- **Text under study**
BEGIN

Littlemadam Posted January 24, 2011 Posted January 24, 2011 Hi guys, I am in a predicament, and I suppose it is all my fault, I should never have got married. I hoped at the time my husband would still love me, and we would not argue as much. We have been married 7 months, and had sex once. Partially down to me and losing my drive through my depo injection, and just him not having any ambitions in the bedroom. He has never really excited me, and its all the same old same old. Anyway, he has got more and more angry with any little thing I do, he acts as if he hates me, calls me a stupid bitch, puts me down. Doesnt do anything really to make me feel loved. He can be great, and loving, but at the flick of a switch can be shouting at me for doing something small, like asking him a question. Anyway, over the last week I had had enough, I couldnt speak to him, and he was blaming me for his anger. I decided to spend each night in the other room, and this weekend go out and do my own thing, after every weekend in the last 6 months having an argument, this was my time to go out and get away from it all. I have been looking to get back into an old hobby of mine, and there has been someone I have been speaking to on the forum just talking about it. We met up yesterday to go and do said hobby, and lo and behold the way we got on online was even better in person. I ended up having a great day, and god did we flirt. We kissed by the end of it, and I didnt even think about my husband. I dont feel guilty and that is upsetting me. I dont want a relationship with this man, although he is a great guy, but we just got on and had a really good time, something I am unable to do with my h. I really dont know what to do as me and H are in the process of buying a house, and the exchange part is on hold while I try and think what to do. In some ways it would be better if I could get the house, and pay for it. But cant do that alone. This mortgage is so much cheaper than renting anywhere. I know I cant have my cake and eat it, I dont want sympathy, just someone that has maybe been in a similar situation and give good honest advice. I feel like my husbands constant laying into me has pushed me away, I have cried so much at home on my own, I am just scared of admitting this marriage was all wrong in the first place. Thank you x
jnj express Posted January 24, 2011 Posted January 24, 2011 This is real simple---you should NOT be married, at least to your present H. Do not buy the house, and stop your screwing around with this other guy. You are in the hot passion time of a mge., everything should be wonderful, fun, enjoyable---all you do is fight---so obviously the 2 of you hooked up way to soon, w/out knowing what things were really gonna be like once you tied the knot. Just get your D., move on, and enjoy life---right now you are living a miserable life---fighting with a H., and feeling guilty about starting to have feelings for another man----very simple solution-----get your D, and move on. Do not be scared to get the D., as you really have little/nothing invested in your so called mge.----Get out---run fast.

END

- **Dataset entries**
BEGIN

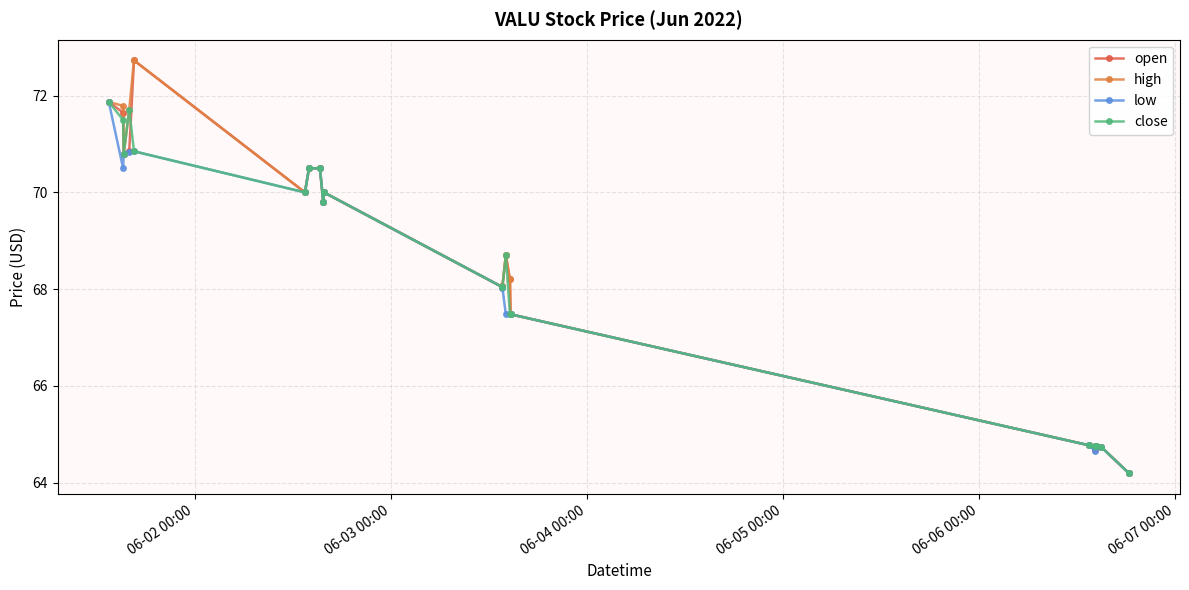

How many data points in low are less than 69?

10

END
BEGIN

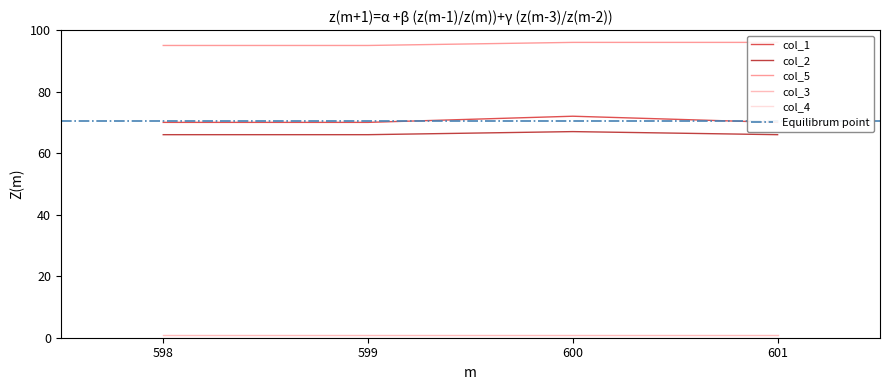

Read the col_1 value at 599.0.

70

END

- **Directive A**
Answer these about the marriage forum thread:
(i) How long has the first poster been married?
(ii) Which part of the house purchase is on hold?
(iii) What does the reply say to do about the house?
- **Directive B**
Can you carry the marriage forum thread forward from its last post?

- **Exercise response A**
(i) 7 months
(ii) The exchange part
(iii) Not to buy it

- **Exercise response B**
Author Littlemadam Posted January 24, 2011 Author Posted January 24, 2011 This is real simple---you should NOT be married, at least to your present H. Do not buy the house, and stop your screwing around with this other guy. You are in the hot passion time of a mge., everything should be wonderful, fun, enjoyable---all you do is fight---so obviously the 2 of you hooked up way to soon, w/out knowing what things were really gonna be like once you tied the knot. Just get your D., move on, and enjoy life---right now you are living a miserable life---fighting with a H., and feeling guilty about starting to have feelings for another man----very simple solution-----get your D, and move on. Do not be scared to get the D., as you really have little/nothing invested in your so called mge.----Get out---run fast. That's a really helpful post, thank you xxx I can stop the house buying as much as it would be saving so much money and I have worked so hard at saving (much more than H). The other guy can wait, so I can see how you are right there. I dont deserve to live like this, and neither does he. We never had a honeymoon period, and he is so un romantic and adventurous there is nothing there. And I am such a passionate person. I just feel such a failure for getting a divorce so soon. I will break my parents hearts. If anything I have learned such a lesson from this. I now feel like a woman when I am out on my own, not the verbal punch bag I am at home. I have started to make effort on myself, and feel so much more confident. Thank you for not passing judgement but seeing what I couldnt really see xxxxx
Distant78 Posted January 24, 2011 Posted January 24, 2011 Please divorce your husband so he can find someone who really cares about him.
nsphere Posted January 24, 2011 Posted January 24, 2011 Yep, agree with the advice. You and your hubby may both be good people but when it's wrong you can find yourselves cutting each other down and getting on each other's nerves for the most trivial things. Be grateful you haven't invested too much time and end it so that you both can move on and find more fulfilling relationships. And at the end of the day, you can look at yourself in the mirror and know you did the right thing.
michelangelo Posted January 24, 2011 Posted January 24, 2011 It was a mistake to marry a man who doesn't want intimate relations with his new wife. Get your marriage annulled. Do not buy that house with him! Move out and find joy. Life's too short to waste it. You enjoyed the contrast to your joyless marriage on an evening out. Don't sweat it.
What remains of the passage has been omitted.